§ **SUPPLIED MATERIAL**:
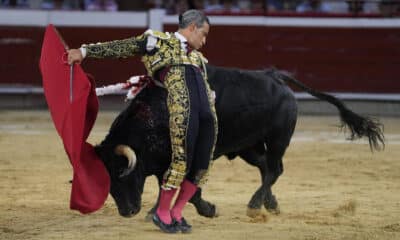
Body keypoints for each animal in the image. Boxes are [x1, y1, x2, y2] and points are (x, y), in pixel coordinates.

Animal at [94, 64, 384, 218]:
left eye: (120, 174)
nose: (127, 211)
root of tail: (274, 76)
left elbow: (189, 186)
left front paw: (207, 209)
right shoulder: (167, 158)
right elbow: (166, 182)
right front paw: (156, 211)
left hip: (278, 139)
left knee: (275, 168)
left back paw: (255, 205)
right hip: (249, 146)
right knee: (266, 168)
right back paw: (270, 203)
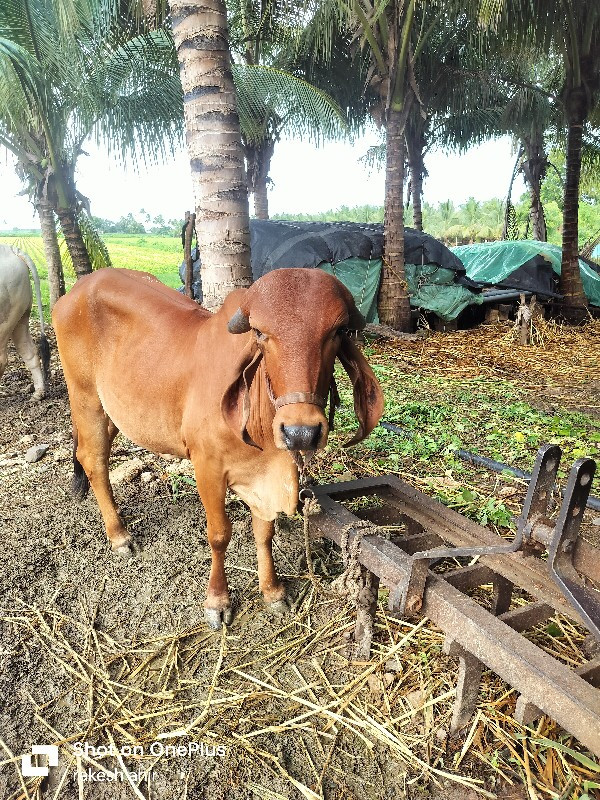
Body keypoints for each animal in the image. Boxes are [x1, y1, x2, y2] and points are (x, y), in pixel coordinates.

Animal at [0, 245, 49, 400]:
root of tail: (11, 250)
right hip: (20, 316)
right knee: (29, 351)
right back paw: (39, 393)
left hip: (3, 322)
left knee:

--

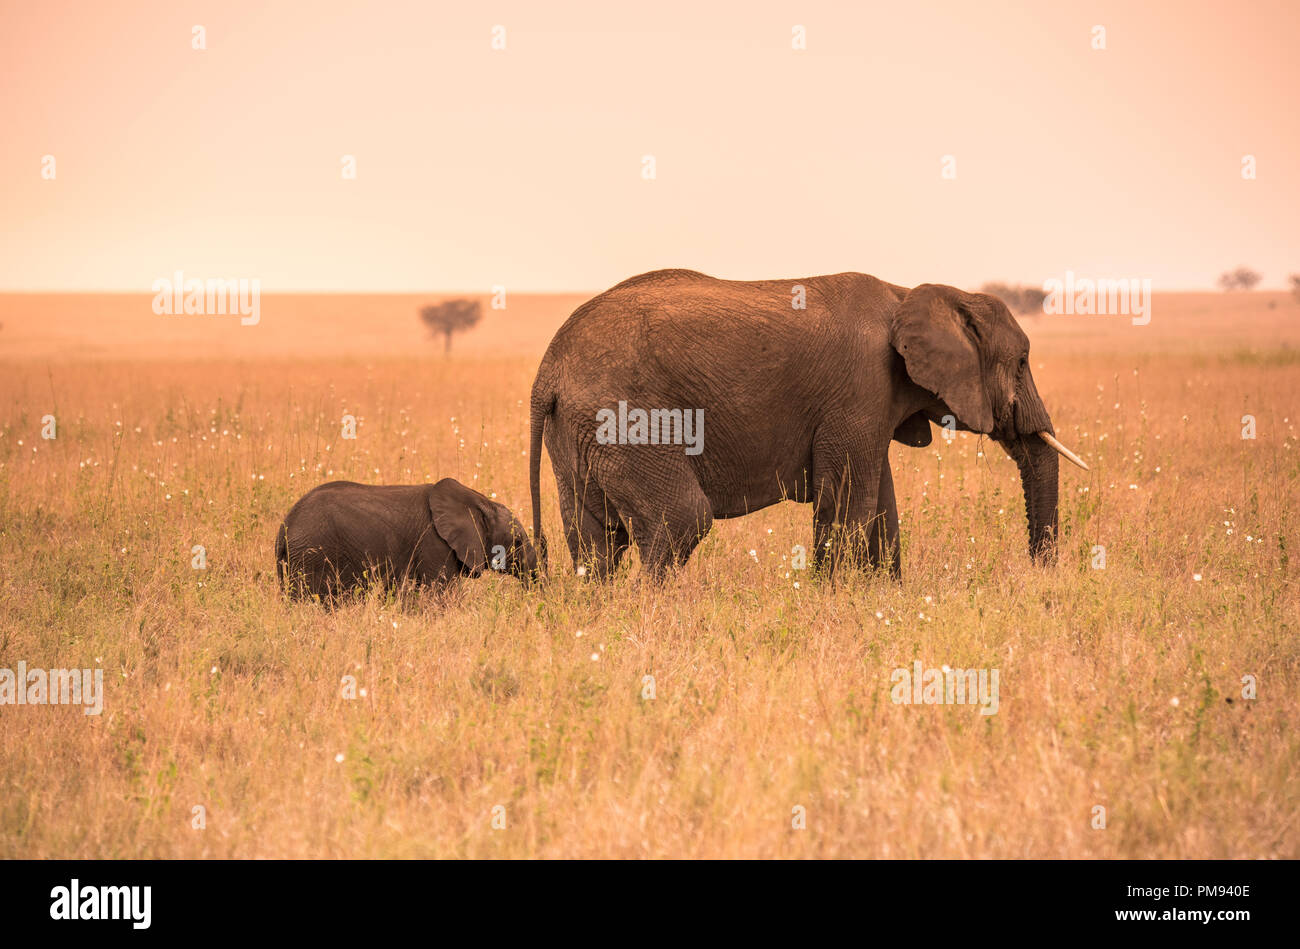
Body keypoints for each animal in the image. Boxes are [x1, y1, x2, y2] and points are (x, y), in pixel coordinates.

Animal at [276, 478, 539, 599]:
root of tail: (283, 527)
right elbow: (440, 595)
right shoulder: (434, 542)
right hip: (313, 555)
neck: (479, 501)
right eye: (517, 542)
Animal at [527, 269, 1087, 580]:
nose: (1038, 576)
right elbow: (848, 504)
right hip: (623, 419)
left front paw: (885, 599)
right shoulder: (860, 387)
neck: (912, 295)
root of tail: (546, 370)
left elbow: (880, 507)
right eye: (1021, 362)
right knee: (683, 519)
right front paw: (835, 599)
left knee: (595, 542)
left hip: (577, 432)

§ **EXERCISE REQUIREMENTS**:
Only the lines from the one containing "right hip: (313, 555)" through the one containing "left hip: (577, 432)" are to be retyped, both boundary lines included, with no other material.

§ **RESULT OF THE EXERCISE**:
right hip: (313, 555)
neck: (479, 501)
right eye: (517, 542)
Animal at [527, 269, 1087, 580]:
nose: (1038, 576)
right elbow: (848, 504)
right hip: (623, 419)
left front paw: (885, 599)
right shoulder: (860, 387)
neck: (912, 295)
root of tail: (546, 370)
left elbow: (880, 507)
right eye: (1021, 362)
right knee: (683, 519)
right front paw: (835, 599)
left knee: (595, 542)
left hip: (577, 432)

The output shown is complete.